### WHAT TO DO:
**a.** Translate this sentence from the court opinion into Spanish: "He was appointed to the bench in August, 1978."
**b.** According to the court opinion, on what date was Claiborne's trial scheduled to begin?

### STUDY TEXT:

- - -

United States v. Harry Eugene Claiborne

727 F.2d 842, 1984 U.S. App. LEXIS 24869
CourtCourt of Appeals for the Ninth Circuit
DecidedMarch 5, 1984
Docket84-1009
StatusPublished
Cited by82 cases

This text of 727 F.2d 842 (United States v. Harry Eugene Claiborne) is published on Counsel Stack Legal Research, covering Court of Appeals for the Ninth Circuit primary law. Counsel Stack provides free access to over 12 million legal documents including statutes, case law, regulations, and constitutions.

Bluebook
United States v. Harry Eugene Claiborne, 727 F.2d 842, 1984 U.S. App. LEXIS 24869 (9th Cir. 1984).

Opinion

PER CURIAM:

This interlocutory appeal raises anew the issue whether the United States Constitution immunizes a sitting federal judge from criminal prosecution prior to his removal from office by the impeachment process. Appellant, Harry Eugene Claiborne, is a United States Judge for the District of Nevada. He was appointed to the bench in August, 1978. On December 8, 1983, a seven count indictment was returned against Claiborne. Count I of the indictment alleged that Claiborne solicited and received $30,000.00 from Joseph Conforte, a Las Vegas brothel owner, in return for being influenced in the performance of official acts— 1. e., decisions regarding motions in a pending case. (18 U.S.C. § 201(c)). Count II alleged that Claiborne caused an interstate telephone conversation to be made in furtherance of a scheme to defraud Conforte. (18 U.S.C. § 1343). The scheme to defraud allegedly involved Claiborne’s accepting $55,000.00 from Conforte in return for promising to secure the reversal of Con-forte’s criminal tax evasion conviction by bribing one or more judges on the Ninth Circuit Court of Appeals. 1

Claiborne’s trial is scheduled to begin on March 12, 1984. On January 3, 1984, Claiborne filed inter alia a motion to quash the indictment and to dismiss the proceedings against him, claiming the Constitution prohibits the criminal prosecution of an active federal judge before he is removed from office through the impeachment process. The district court judge 2 denied the motion by an amended order dated February 8, 1984. In that order, the trial court found *844 Claiborne’s claim “frivolous” and stated that the case would proceed to trial as scheduled on March 12, 1984. The district court also indicated its intention to hear other pre-trial motions on February 21, 1984. Claiborne filed an interlocutory appeal of this order with the Ninth Circuit Court of Appeals. Characterizing the district court’s order as “a final collateral order”, Claiborne claims this interlocutory appeal vested exclusive jurisdiction in this court pursuant to 28 U.S.C. § 1291 and divested the district court of jurisdiction to proceed. Claiborne also filed an application for writ of prohibition and mandamus, seeking to stay the trial court from proceeding until this court resolved the merits of his interlocutory appeal. By an order dated February 16, 1984, we declined to stay the district court’s proceedings of February 21, 1984, without prejudice. Claiborne renewed his motion for a stay on February 17, 1984.

- - -

### RECORDS:
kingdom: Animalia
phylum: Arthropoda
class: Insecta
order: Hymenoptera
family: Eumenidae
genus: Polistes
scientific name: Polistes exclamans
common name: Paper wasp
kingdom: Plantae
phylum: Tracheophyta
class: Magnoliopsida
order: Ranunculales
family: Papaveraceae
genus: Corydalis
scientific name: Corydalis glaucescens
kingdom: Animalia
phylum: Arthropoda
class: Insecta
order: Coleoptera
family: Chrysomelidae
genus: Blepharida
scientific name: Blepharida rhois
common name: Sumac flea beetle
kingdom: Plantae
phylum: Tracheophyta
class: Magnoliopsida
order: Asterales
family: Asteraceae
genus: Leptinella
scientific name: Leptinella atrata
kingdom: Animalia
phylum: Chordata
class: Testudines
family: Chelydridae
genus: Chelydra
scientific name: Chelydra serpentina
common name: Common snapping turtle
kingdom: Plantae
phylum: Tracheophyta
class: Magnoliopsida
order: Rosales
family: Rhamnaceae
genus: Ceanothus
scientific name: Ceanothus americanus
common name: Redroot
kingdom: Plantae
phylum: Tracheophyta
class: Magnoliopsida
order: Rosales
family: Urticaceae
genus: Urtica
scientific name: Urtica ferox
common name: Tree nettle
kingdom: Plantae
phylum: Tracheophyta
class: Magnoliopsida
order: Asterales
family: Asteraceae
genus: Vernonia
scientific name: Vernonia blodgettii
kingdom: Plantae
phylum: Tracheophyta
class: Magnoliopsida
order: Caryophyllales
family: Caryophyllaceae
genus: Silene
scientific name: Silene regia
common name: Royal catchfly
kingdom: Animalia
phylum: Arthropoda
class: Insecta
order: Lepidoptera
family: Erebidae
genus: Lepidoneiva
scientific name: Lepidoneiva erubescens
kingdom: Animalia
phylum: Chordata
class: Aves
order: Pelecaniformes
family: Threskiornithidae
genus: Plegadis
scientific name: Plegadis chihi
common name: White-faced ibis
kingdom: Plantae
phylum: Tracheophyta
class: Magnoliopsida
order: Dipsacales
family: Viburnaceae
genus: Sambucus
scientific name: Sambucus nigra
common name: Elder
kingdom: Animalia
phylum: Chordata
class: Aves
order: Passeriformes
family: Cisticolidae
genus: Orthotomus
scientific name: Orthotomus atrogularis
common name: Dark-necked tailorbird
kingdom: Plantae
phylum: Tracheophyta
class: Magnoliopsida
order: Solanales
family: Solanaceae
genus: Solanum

- - -

### SOLUTION LIST:
**a.** Fue nombrado juez en agosto de 1978.

**b.** March 12, 1984.